The nurse and friar Laurence both had good intentions for Romeo and Juliet in the same way that parents have good intentions for their children. The Nurse was more of a mother figure for Juliet than Juliet's own mother probably ever was. Juliet is from a wealthy family. She has her own personal nurse/servant. The Nurse has raised Juliet from infancy and done her feeding, bathing, clothing, etc. for all of Juliet's life. Juliet saw the Nurse as a friend and confidant as well as her servant. And the Nurse saw Juliet as more than her job. This relationship is evident in how the Nurse helps Juliet have her secret balcony meeting with Romeo. The nurse keeps watch, encourages her to pursue Romeo, and even makes dirty jokes about it. Then later, when it becomes clear to the Nurse that Juliet will never be allowed to marry Romeo, the Nurse does her absolute best to sell Juliet on the idea of marrying Paris. Deep down the Nurse might know that Juliet loves Romeo deeply, but the Nurse also knows that Paris will be a much better provider for Juliet. That and the family already likes Paris. The Nurse is definitely watching out for Juliet.

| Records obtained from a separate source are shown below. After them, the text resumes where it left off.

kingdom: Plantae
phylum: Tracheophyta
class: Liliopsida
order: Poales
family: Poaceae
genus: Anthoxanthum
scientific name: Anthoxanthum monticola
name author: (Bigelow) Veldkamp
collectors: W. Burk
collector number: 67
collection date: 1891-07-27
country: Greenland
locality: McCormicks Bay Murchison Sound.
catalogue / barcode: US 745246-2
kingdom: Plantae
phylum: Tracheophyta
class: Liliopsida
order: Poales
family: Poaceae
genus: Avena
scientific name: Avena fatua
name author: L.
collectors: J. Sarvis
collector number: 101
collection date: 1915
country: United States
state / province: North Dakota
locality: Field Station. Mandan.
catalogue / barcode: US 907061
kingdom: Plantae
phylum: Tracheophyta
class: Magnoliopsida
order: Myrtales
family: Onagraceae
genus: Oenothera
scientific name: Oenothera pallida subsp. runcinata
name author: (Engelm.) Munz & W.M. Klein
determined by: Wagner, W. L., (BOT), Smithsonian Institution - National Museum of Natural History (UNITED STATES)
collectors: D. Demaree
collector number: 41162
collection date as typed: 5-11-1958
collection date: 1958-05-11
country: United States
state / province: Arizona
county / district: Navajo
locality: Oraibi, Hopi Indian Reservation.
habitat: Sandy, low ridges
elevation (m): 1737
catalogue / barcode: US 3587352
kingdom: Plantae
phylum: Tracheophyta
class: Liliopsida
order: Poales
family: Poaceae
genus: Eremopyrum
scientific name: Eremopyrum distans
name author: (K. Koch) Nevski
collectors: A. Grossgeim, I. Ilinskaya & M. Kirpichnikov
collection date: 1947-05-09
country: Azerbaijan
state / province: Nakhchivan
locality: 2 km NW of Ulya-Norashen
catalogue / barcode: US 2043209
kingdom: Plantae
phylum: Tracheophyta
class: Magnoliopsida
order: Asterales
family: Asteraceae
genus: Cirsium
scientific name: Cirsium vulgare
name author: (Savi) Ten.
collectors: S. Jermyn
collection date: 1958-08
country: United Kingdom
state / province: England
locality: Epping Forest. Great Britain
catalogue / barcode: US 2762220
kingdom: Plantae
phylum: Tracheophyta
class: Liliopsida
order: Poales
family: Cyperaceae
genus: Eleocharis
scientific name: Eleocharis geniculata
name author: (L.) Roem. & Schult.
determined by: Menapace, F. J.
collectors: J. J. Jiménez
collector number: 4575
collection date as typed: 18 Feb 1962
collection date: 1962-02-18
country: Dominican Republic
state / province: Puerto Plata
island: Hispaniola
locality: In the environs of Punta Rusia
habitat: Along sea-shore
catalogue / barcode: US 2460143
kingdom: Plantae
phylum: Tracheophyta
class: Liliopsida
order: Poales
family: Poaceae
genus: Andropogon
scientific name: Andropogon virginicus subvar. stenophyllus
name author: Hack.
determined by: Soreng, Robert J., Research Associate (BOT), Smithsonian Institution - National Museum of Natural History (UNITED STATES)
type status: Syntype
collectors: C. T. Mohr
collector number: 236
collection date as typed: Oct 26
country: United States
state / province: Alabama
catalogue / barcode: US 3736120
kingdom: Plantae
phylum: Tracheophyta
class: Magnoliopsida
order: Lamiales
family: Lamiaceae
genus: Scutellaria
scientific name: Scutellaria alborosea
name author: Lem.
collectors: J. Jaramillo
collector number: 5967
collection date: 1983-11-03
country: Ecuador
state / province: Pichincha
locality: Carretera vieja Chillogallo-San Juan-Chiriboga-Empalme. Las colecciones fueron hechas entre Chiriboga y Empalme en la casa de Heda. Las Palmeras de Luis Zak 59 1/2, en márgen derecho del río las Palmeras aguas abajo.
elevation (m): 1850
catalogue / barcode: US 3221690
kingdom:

Friar Laurence is along the same lines as the Nurse. He is a counselor to both Romeo and Juliet. He advises them to take their relationship slowly, because is very much aware of the two families' antagonism toward each other. Friar Laurence agrees to marry Romeo and Juliet because he believes that they are truly in love, and he also thinks that the marriage may mend the relationship between the Capulets and Montagues. The reader never finds out if his plan works, because it's a secret marriage and nobody knows about it.
And that's when it all goes wrong. Juliet's father more or less tells Juliet that she will marry Paris later that week. Juliet consults with the Friar. He gives her a potion that will make her look dead. Romeo is then supposed to find her at the tomb, so that they can escape in love together. Romeo doesn't get the memo, thinks Juliet is really dead, kills himself, Juliet wakes up, sees Romeo dead, and then kills herself.
While the Friar and the Nurse may have had good intentions, ultimately their plotting and advice led to the deaths of Romeo and Juliet. The nurse's "marry Paris" speech only pushed Juliet away, and the friar's fake death plan definitely didn't work out as intended.